For instance, a strategy akin to GMXv1, characterized by no price impact but higher fees, can be replicated within a PrMM pool. Here, LPs can contribute liquidity to a pool that facilitates trading on specific pairs, maintaining no price impact while imposing higher fees.
Consider a more intricate strategy, where a hook operator aims to establish a pool that enables automatic trading through keepers on newly listed Binance pairs. This pool could also assign price impacts based on the current Binance order book, illustrating the sophisticated and dynamic capabilities of PrMM pools. This innovative approach not only enhances the efficiency of market-making but also aligns with the evolving needs and strategies of traders in the DeFi space.
Section 3: Trading Fees
Dynamic "Surge Fees" System
At GoldenInu.Exchange, we've implemented a dynamic fee system, aptly named "Surge Fees," to maintain a balanced Open Interest (OI) on the platform. The concept behind Surge Fees is straightforward yet effective in promoting market equilibrium.
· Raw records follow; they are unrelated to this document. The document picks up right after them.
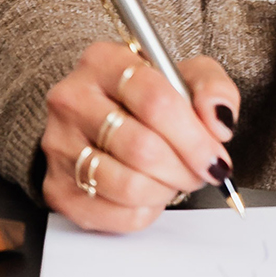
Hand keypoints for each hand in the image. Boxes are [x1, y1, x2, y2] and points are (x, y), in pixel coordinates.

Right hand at [40, 42, 240, 232]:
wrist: (105, 122)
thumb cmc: (148, 100)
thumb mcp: (189, 78)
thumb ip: (214, 90)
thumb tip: (218, 123)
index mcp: (104, 62)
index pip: (156, 101)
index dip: (194, 138)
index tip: (215, 158)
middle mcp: (72, 99)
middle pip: (143, 148)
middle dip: (184, 169)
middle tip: (200, 172)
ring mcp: (59, 144)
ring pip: (128, 185)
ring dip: (165, 190)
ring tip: (173, 179)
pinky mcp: (57, 187)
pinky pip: (114, 214)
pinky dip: (145, 211)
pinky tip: (149, 194)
Here's how it works: The fees adjust dynamically based on the imbalance in open interest between long and short positions. For instance, if there's a significant imbalance, with twice as many long positions as shorts (a 2.0 imbalance), the base fee for entering long positions will double, while the fee for entering short positions will be halved.
To illustrate, consider a scenario where the base fee for ETH/USD is 0.1%. If the open interest for longs (openInterestLong) is 100 USDC and for shorts (openInterestShort) is 50 USDC, the fee for entering a long position would be adjusted to 0.2%, whereas the fee for entering a short position would drop to 0.05%. This pricing strategy encourages traders to fill positions on the lesser-populated side (shorts in this case), while those taking positions in line with the market's bias (longs) are charged a higher fee.
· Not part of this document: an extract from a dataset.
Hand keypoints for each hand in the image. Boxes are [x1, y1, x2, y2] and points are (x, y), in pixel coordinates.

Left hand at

Borrow Fees: Interest Payments
In addition to the Surge Fees, GoldenInu.Exchange incorporates a borrow fee system. This involves fixed-rate interest payments calculated by the second. Certain trading pairs, particularly those intended for short-term trades or those with high volatility, may incur higher-than-average interest payments. Notably, these interest charges are deducted from the final profit and loss (PnL) upon closing the position, rather than being directly subtracted from the margin used for the trade.
This innovative fee structure, developed in collaboration with UniDex, is designed to foster a more balanced and fair trading environment, encouraging strategic trading while maintaining market stability.
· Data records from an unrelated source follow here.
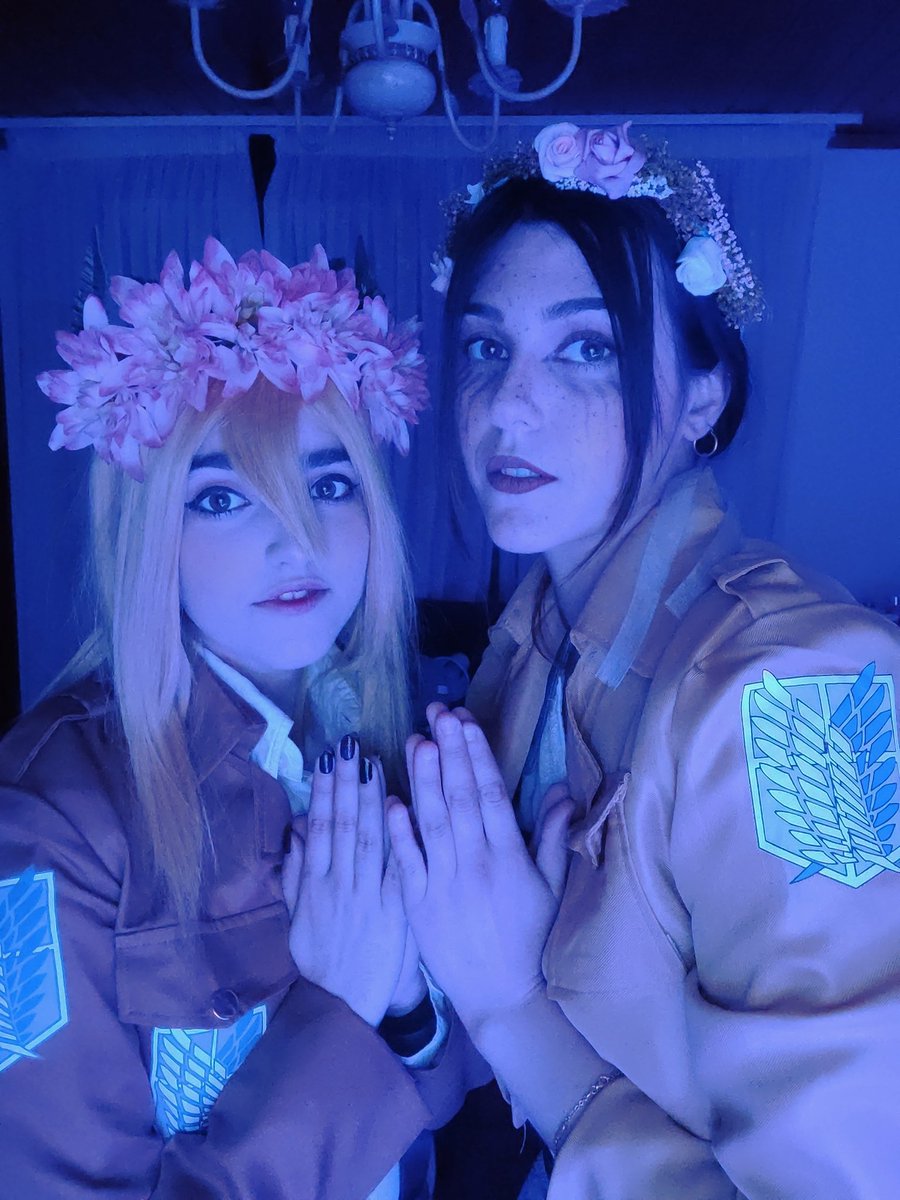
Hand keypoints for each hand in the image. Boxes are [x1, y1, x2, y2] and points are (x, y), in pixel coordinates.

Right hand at [282, 738, 406, 1026]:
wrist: (341, 1006)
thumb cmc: (320, 961)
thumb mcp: (298, 916)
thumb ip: (296, 872)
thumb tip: (295, 829)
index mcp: (315, 884)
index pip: (320, 827)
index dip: (324, 791)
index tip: (329, 758)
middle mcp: (339, 884)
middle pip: (343, 824)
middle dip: (347, 782)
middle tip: (352, 744)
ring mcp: (367, 896)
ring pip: (368, 838)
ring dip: (370, 799)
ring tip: (373, 762)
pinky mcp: (394, 912)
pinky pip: (397, 869)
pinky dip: (397, 838)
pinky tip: (401, 810)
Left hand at [387, 705, 572, 1034]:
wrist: (504, 997)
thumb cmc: (531, 938)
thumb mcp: (552, 887)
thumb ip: (552, 836)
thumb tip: (561, 790)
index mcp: (509, 857)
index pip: (490, 794)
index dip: (477, 754)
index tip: (466, 722)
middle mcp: (475, 864)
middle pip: (459, 798)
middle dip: (448, 751)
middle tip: (437, 713)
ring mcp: (444, 884)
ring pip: (431, 821)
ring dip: (423, 779)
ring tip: (415, 741)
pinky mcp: (418, 905)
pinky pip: (406, 862)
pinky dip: (398, 832)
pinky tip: (391, 800)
Why are we collaborting with UniDex for our leverage platform?
We launched a $GOLDEN PRMM pool with $GOLDEN as collateral. This allows our holders to earn real yield on their tokens while also earning fees from the pool.
- Every $GOLDEN BEP-20 holders can use their token as collateral for trades
- $GOLDEN BEP-20 holders earns real yield additional revenue in a staking counterparty pool
- The protocol earns 75% of collected fees and will then burn it via our Golden Treasury
Exemple of the PrMM pools
Pooling is not risk free. By pooling you are becoming a market maker taking on both positive and negative PnL from traders. Which if the total PnL exceeds the liquidity pool, the pool will be at a total loss. Similar to any other pool based model, or market maker in traditional finance.
The liquidity pool has 100 USDC
Alice has 10 USDC
Alice opens a 1x leverage trade with 5 USDC
Alice is at a loss of -50% on her open trade and closes this trade to prevent further loss
Alice's total loss is 2.5 USDC which is sent to the pool for a total of 102.5 USDC & Alice is sent back 2.5 USDC to her account.
the TVL of the pool has now increased to 102.5 for a 2.5% gain for poolers socialized across all poolers.
Similarly, if Bob opens the same position shortly after and gains 2.5 USDC on his trade and closes his position in profit
The pool loses 2.5 USDC putting it back to 100 USDC and Bob gains 7.5 USDC (5 Margin USDC + 2.5 USDC PnL)
The pool balance is now 97.5 USDC for a 2.5% loss for poolers socialized across all poolers.